M. Pierre Flottes, dont la thèse sur La Pensée politique et sociale d’Alfred de Vigny[1] a été très remarquée, semble vouloir se faire l’historien critique des poètes de la seconde moitié du dix-neuvième siècle. Il nous a donné un Baudelaire[2] ; il nous donne aujourd’hui un Leconte de Lisle[3] et se prépare à nous donner bientôt un Sully-Prudhomme. D’ailleurs, il a été précédé, dans son Leconte de Lisle, par deux étrangers : un Hollandais, M. Cornelis Kramer, qui, devant l’Université de Groningue, a traité magistralement d’André Chénier et de son influence sur la poésie parnassienne, particulièrement sur Leconte de Lisle[4], et un Belge, M. Fernand Desonay, qui a réuni sous ce titre, Le Rêve hellénique chez les poètes parnassiens[5] quatre études très documentées sur Louis Ménard, Leconte de Lisle, France et Heredia. Il est excellent que la critique s’occupe de ces poètes, dont la plupart n’ont pas encore achevé la traversée de la mer Morte où tant de réputations ont sombré. Les jeunes générations les ignorent ou, du moins, se contentent d’en lire des extraits dans les anthologies ou les morceaux choisis classiques.
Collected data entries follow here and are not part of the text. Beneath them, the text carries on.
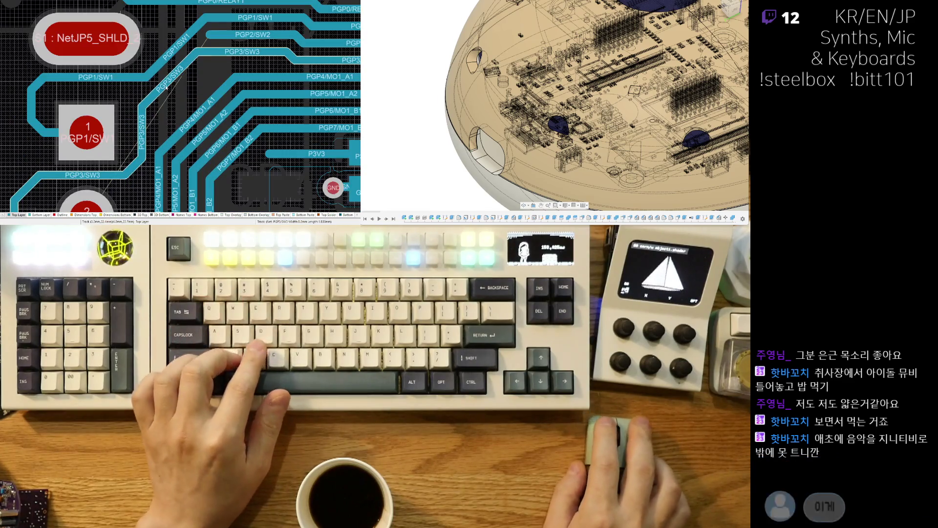
pyautogui.click(149, 152)
pyautogui.click(74, 180)
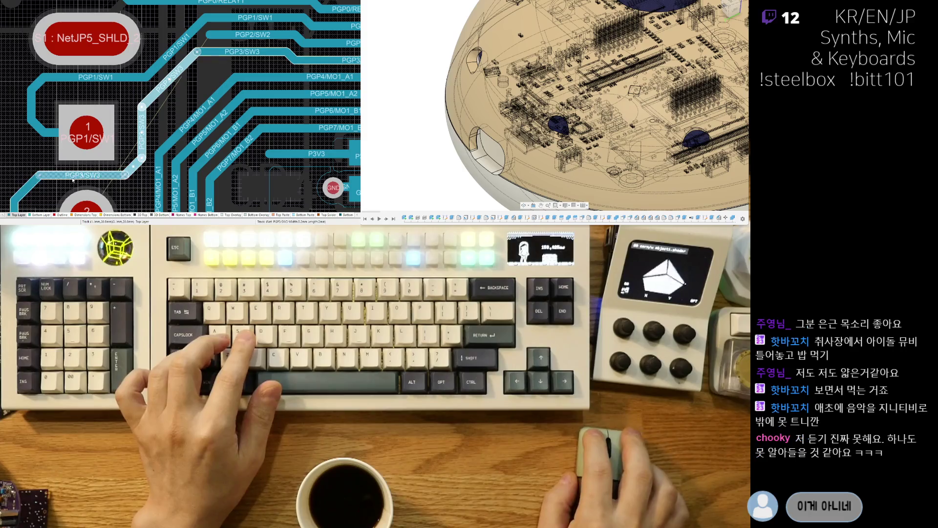
pyautogui.moveTo(30, 201); pyautogui.dragTo(72, 73, button='right')
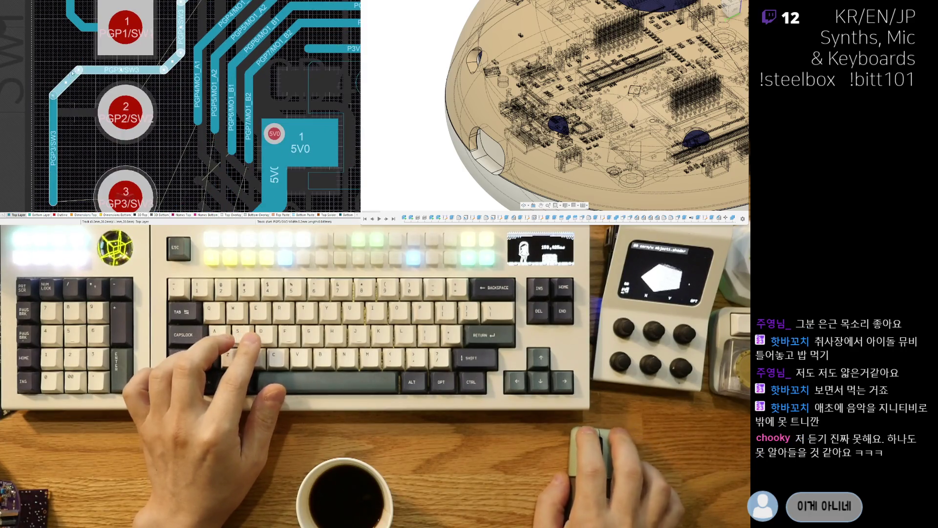
pyautogui.click(53, 122)
pyautogui.moveTo(188, 1); pyautogui.dragTo(144, 125, button='right')
# - Shift the PGP3/SW3 track's left end right and start a PGP2/SW2 route
pyautogui.press('3')
pyautogui.press('2')
pyautogui.moveTo(190, 70); pyautogui.dragTo(213, 70)
pyautogui.click(205, 56)
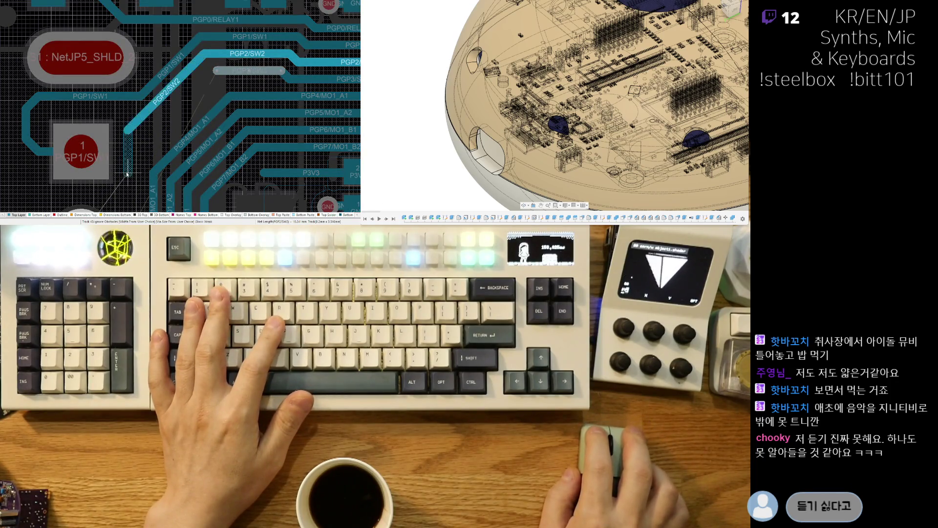
# - Finish the PGP2/SW2 route on its switch pad and abandon the PGP1/SW1 route
pyautogui.scroll(-2, 127, 174)
pyautogui.click(81, 140)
M. Flottes s’est proposé de nous montrer dans l’œuvre de ce poète prétendu impassible le reflet de sa vie, qui n’a pas été sans tourment. C’est le meilleur moyen d’en renouveler l’intérêt. Je ne lui adresserai qu’un reproche. Il est entré dans l’histoire sentimentale de Leconte de Lisle à pas feutrés, à voix basse, avec mille précautions, allusions, circonlocutions et périphrases, un peu comme les hagiographes nous racontent les premiers égarements de leur saint. On ne réclamait pas les noms et des dates trop précises. Mais on eût souhaité plus de netteté. Maurice Spronck, dans ses Artistes littéraires, si je ne me trompe, avait parlé d’un drame de famille auquel le jeune Leconte de Lisle aurait été mêlé ou dont il aurait été témoin : que faut-il croire ? Sa dernière aventure, qui rappelle le roman de Maupassant Fort comme la Mort, son amour pour la fille d’une femme qu’il avait vainement aimée, cet amour presque partagé, valait la peine qu’on s’y arrêtât et qu’on fût plus explicite. C’est dans le livre si intéressant de Jean Dornis, Essai sur Leconte de Lisle, paru en 1909, que ce drame intime nous est le mieux exposé. La jeune femme, — car elle avait été mariée à dix-sept ou dix-huit ans, et elle avait perdu en deux ou trois ans son mari et son enfant, — descendait à Paris chez le poète où elle recevait les hommages de tout le Parnasse. Mais elle exigea le divorce et Leconte de Lisle recula. Alors, brusquement, elle rompit. C’était en 1883-1884, l’année où, pour la première fois, j’ai croisé au Luxembourg cet homme de marbre au monocle impressionnant. Je le revois comme si c’était hier. J’étais loin de m’imaginer qu’il portait en lui une jeune image qui le torturait. Mais je comprends mieux ce beau passage de M. Flottes : « La Force qui sommeille, l’Angoisse qui naît, le Remords qui rôde, toutes les manifestations de la Puissance invisible palpitent vaguement dans son vers. Et aussi, la grâce triste de la jeunesse enfuie, la vanité des tendresses humaines, l’élégie refoulée de son cœur. »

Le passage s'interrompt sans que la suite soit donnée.